Maddie gave herself a mental slap. Gabe wasn’t just another tattooed wanna-be bad boy. He was a convicted felon. She wouldn’t make the same mistakes again.

Her body, however, hadn’t gotten the memo. Even now, heat pooled in places that had remained decidedly lukewarm for years.

With great effort, she broke eye contact and returned to the office. It was just a bit of paperwork. She did this for every new hire.

She kept herself busy for a minute, pulling the correct documents from the four-drawer filing cabinet and creating a new folder for Gabe. She laid them across her desk.

“Application and W-9. Fill out, date, and sign.” Maddie pointed to the relevant sections. She slid her eyes toward Oliver’s closed door, wishing he’d left it open.

Gabe’s finger followed hers across the documents. Not quite touching, but one small twitch would place her finger against his.

His mouth tightened. “I don’t have an address.”

“It doesn’t need to be your home address. A motel or friend’s house is fine for now.”

For the first time, Gabe almost looked uncertain.

“Just write down where you slept last night.” Her words grew clipped in her frustration. Once again, her hair began to loosen. She grabbed another pin from the desk and shoved it into her bun, holding it in place.

The fingers on Gabe’s left hand dug into his palm. When he saw her notice, he forced the hand open, resting it flat against his leg. “Lost Coast Harbor has benches, you know.”

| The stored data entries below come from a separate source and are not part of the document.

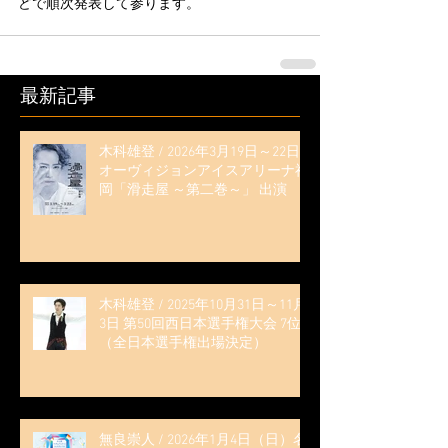
どで順次発表して参ります。
最新記事
木科雄登 / 2026年3月19日～22日
オーヴィジョンアイスアリーナ福
岡「滑走屋 ～第二巻～」 出演
木科雄登 / 2025年10月31日～11月
3日 第50回西日本選手権大会 7位
（全日本選手権出場決定）
無良崇人 / 2026年1月4日（日）名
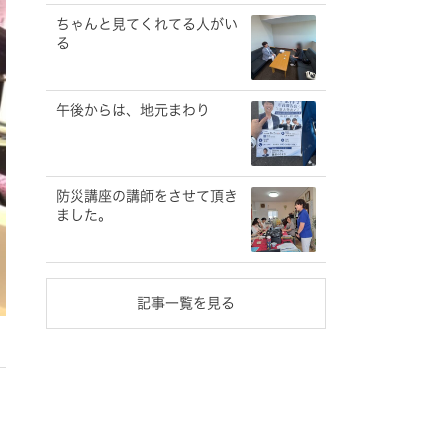
ちゃんと見てくれてる人がい
る
午後からは、地元まわり
防災講座の講師をさせて頂き
ました。
記事一覧を見る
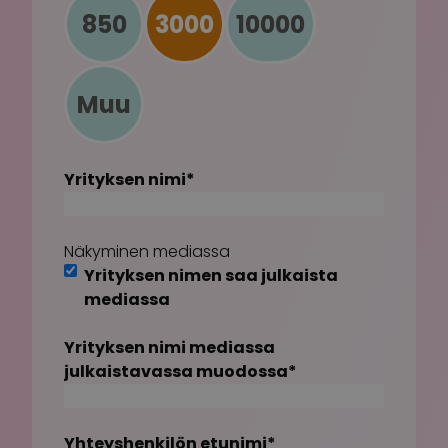
850
3000
10000
Muu
Yrityksen nimi
*
Näkyminen mediassa
Yrityksen nimen saa julkaista
mediassa
Yrityksen nimi mediassa
julkaistavassa muodossa
*
Yhteyshenkilön etunimi
*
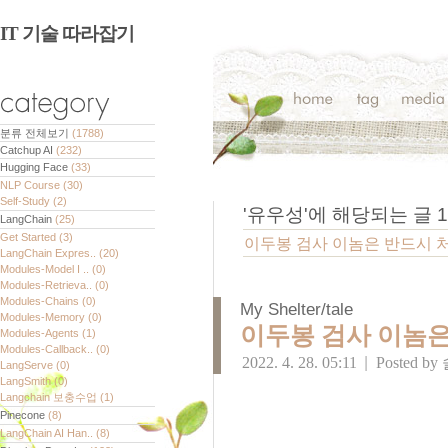
IT 기술 따라잡기
분류 전체보기
(1788)
Catchup AI
(232)
Hugging Face
(33)
NLP Course
(30)
Self-Study
(2)
'
유우성
'에 해당되는 글
1
LangChain
(25)
Get Started
(3)
이두봉 검사 이놈은 반드시 
LangChain Expres..
(20)
Modules-Model I ..
(0)
Modules-Retrieva..
(0)
Modules-Chains
(0)
My Shelter/tale
Modules-Memory
(0)
이두봉 검사 이놈은
Modules-Agents
(1)
Modules-Callback..
(0)
2022. 4. 28. 05:11
|
Posted by
LangServe
(0)
LangSmith
(0)
Langchain 보충수업
(1)
Pinecone
(8)
LangChain AI Han..
(8)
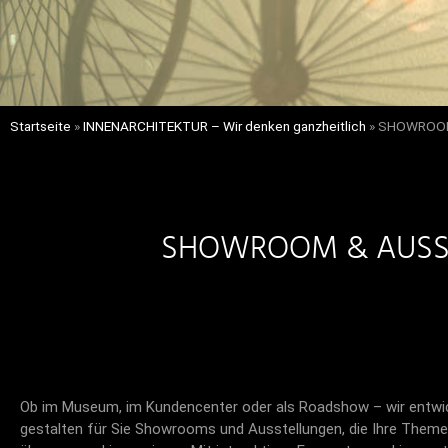
Startseite
»
INNENARCHITEKTUR – Wir denken ganzheitlich
»
SHOWROOM 
SHOWROOM & AUSST
Ob im Museum, im Kundencenter oder als Roadshow – wir entwi
gestalten für Sie Showrooms und Ausstellungen, die Ihre Them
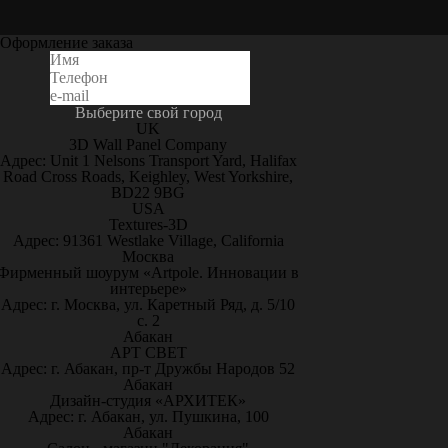
Оформление заказа
Выберите свой город
UK
3D Wall Panel Company
Адрес: Unit 1 Nelsons Transport Yard, Halifax
Road Cross Roads, Keighley, West Yorkshire,
BD22 9BG
USA
Textures-3D
Адрес: 91361 Westlake Village, California
Москва
Фирменный шоурум «Artpole. Инновации в
интерьере»
Адрес: г. Москва, ул. Каретный Ряд, д. 5/10
с. 2
Абакан
АРТ СВЕТ
Адрес: г. Абакан, пр-т Дружбы Народов 52
Абакан
Дизайн-студия «АРХИТЕК»
Адрес: г. Абакан, ул. Пушкина, 100
Абакан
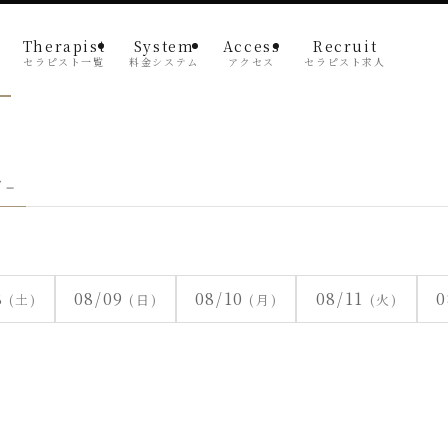
Therapist
System
Access
Recruit
セラピスト一覧
料金システム
アクセス
セラピスト求人
 –
8
08/09
08/10
08/11
0
(土)
(日)
(月)
(火)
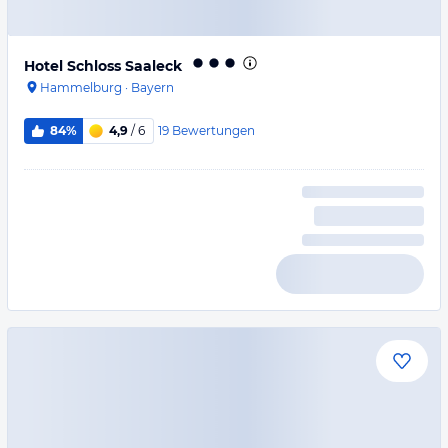
Hotel Schloss Saaleck
Hammelburg
·
Bayern
19
Bewertungen
84%
4,9
/ 6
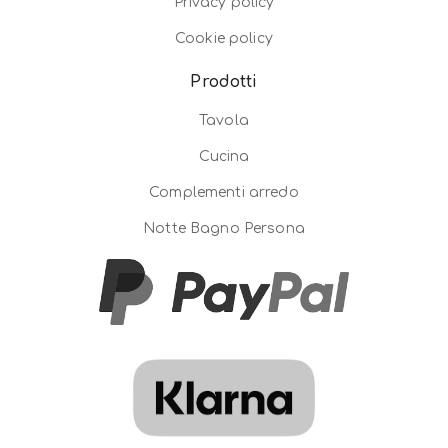
Privacy policy
Cookie policy
Prodotti
Tavola
Cucina
Complementi arredo
Notte Bagno Persona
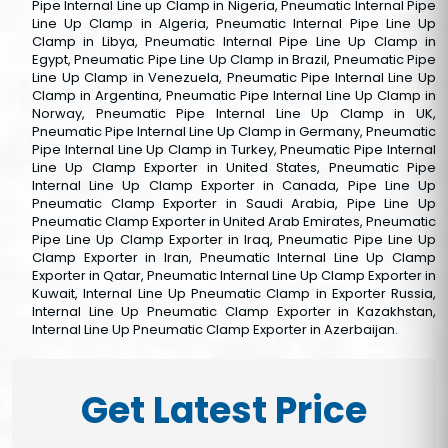
Pipe Internal Line up Clamp in Nigeria, Pneumatic Internal Pipe
Line Up Clamp in Algeria, Pneumatic Internal Pipe Line Up
Clamp in Libya, Pneumatic Internal Pipe Line Up Clamp in
Egypt, Pneumatic Pipe Line Up Clamp in Brazil, Pneumatic Pipe
Line Up Clamp in Venezuela, Pneumatic Pipe Internal Line Up
Clamp in Argentina, Pneumatic Pipe Internal Line Up Clamp in
Norway, Pneumatic Pipe Internal Line Up Clamp in UK,
Pneumatic Pipe Internal Line Up Clamp in Germany, Pneumatic
Pipe Internal Line Up Clamp in Turkey, Pneumatic Pipe Internal
Line Up Clamp Exporter in United States, Pneumatic Pipe
Internal Line Up Clamp Exporter in Canada, Pipe Line Up
Pneumatic Clamp Exporter in Saudi Arabia, Pipe Line Up
Pneumatic Clamp Exporter in United Arab Emirates, Pneumatic
Pipe Line Up Clamp Exporter in Iraq, Pneumatic Pipe Line Up
Clamp Exporter in Iran, Pneumatic Internal Line Up Clamp
Exporter in Qatar, Pneumatic Internal Line Up Clamp Exporter in
Kuwait, Internal Line Up Pneumatic Clamp in Exporter Russia,
Internal Line Up Pneumatic Clamp Exporter in Kazakhstan,
Internal Line Up Pneumatic Clamp Exporter in Azerbaijan.
Get Latest Price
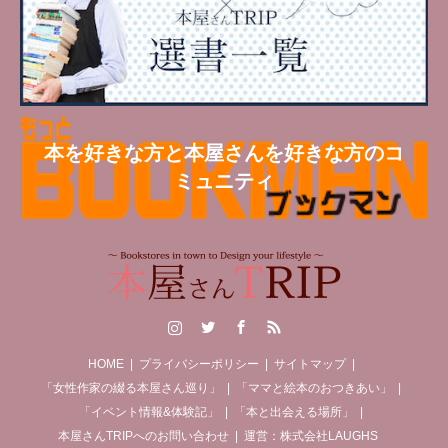
本を好きな方と本屋さんを好きな方のコ
ミュニティ
Instagram
Twitter
Facebook
RSS
HOME
プライバシーポリシー
サイトマップ
「女性作家の綴る本屋さん巡り」
「ママと絵本のおつきあい」
「イベント情報&体験記」
「本と出会える場所」
本屋さんTRIPへのお問い合わせ
運営：株式会社LAUGHS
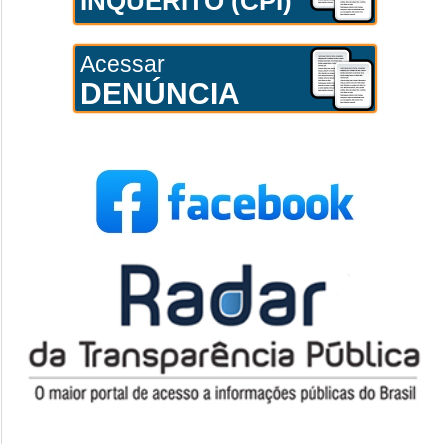
INQUÉRITO (CPI)
Acessar
DENÚNCIA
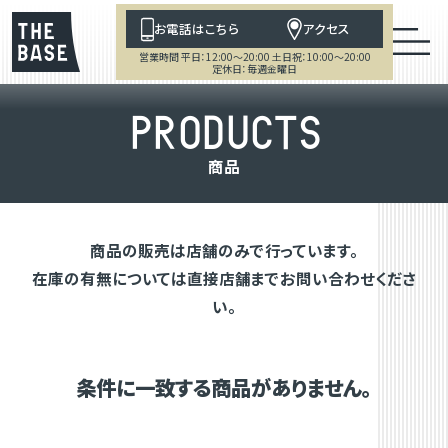
お電話はこちら
アクセス
営業時間 平日：12:00～20:00 土日祝：10:00～20:00
定休日：毎週金曜日
P
R
O
D
U
C
T
S
商
品
商品の販売は店舗のみで行っています。
在庫の有無については直接店舗までお問い合わせくださ
い。
条件に一致する商品がありません。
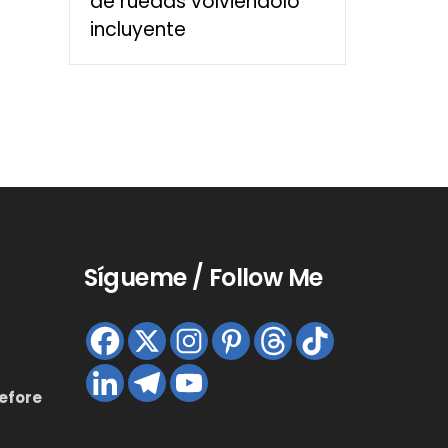
de ruedas volviéndolo
incluyente
Sígueme / Follow Me
efore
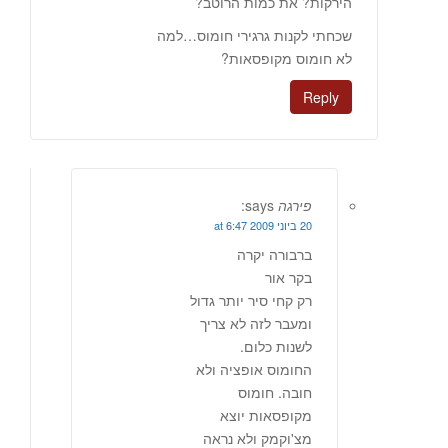
הירקות? את כמות הרוטב?
שכחתי לקנות גרגירי חומוס…למה
לא חומוס מקופסאות?
Reply
פירגה
says:
20 ביוני 2009 at 6:47
ברבורה יקרה
בקר אור
רק קחי סיר יותר גדול
ומעבר לזה לא צריך
לשנות כלום.
החומוס אופציה ולא
חובה. חומוס
מקופסאות יוצא
מצ'וקמק ולא נראה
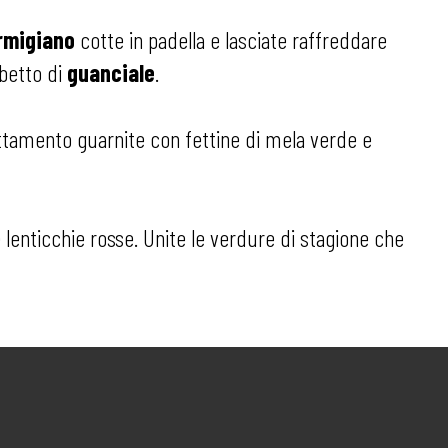
armigiano
cotte in padella e lasciate raffreddare
betto di
guanciale
.
tamento guarnite con fettine di mela verde e
 lenticchie rosse. Unite le verdure di stagione che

She blinked, forgetting in her surprise to avoid his gaze—but for once Gabe averted his eyes. “You’re homeless?”

His casual shrug looked forced. “No one hands you first, last, and deposit when you’re released.”

Maddie studied the blank paperwork, considering. Whatever he’d done, no one should spend nights exposed to the bitter cold of Lost Coast in January. He’d have had better accommodations in prison.

She weighed her options. The temperature was supposed to drop even further tonight. Anyone caught out in it might not wake up with all their fingers and toes still working. She needed to find him a place to stay, unless she wanted to offer him one herself.

Besides, if he didn’t have enough money for a motel room, how would he make it to his first payday?

“Wait here.” She strode to Oliver’s door and knocked, barely waiting for his muffled response before she opened it. “Gabe needs an advance.”

He didn’t expect that. “I thought we didn’t trust him,” he reminded her, making liberal use of the word “we.”

“We don’t. He still needs food and shelter.”

Oliver’s brow furrowed for a second, trying to grasp the concept of needing something so basic, then he nodded. “Of course. Give him what you can from the petty cash, then call Jared for an apartment.”

Maddie returned to her desk before either of them could change their mind.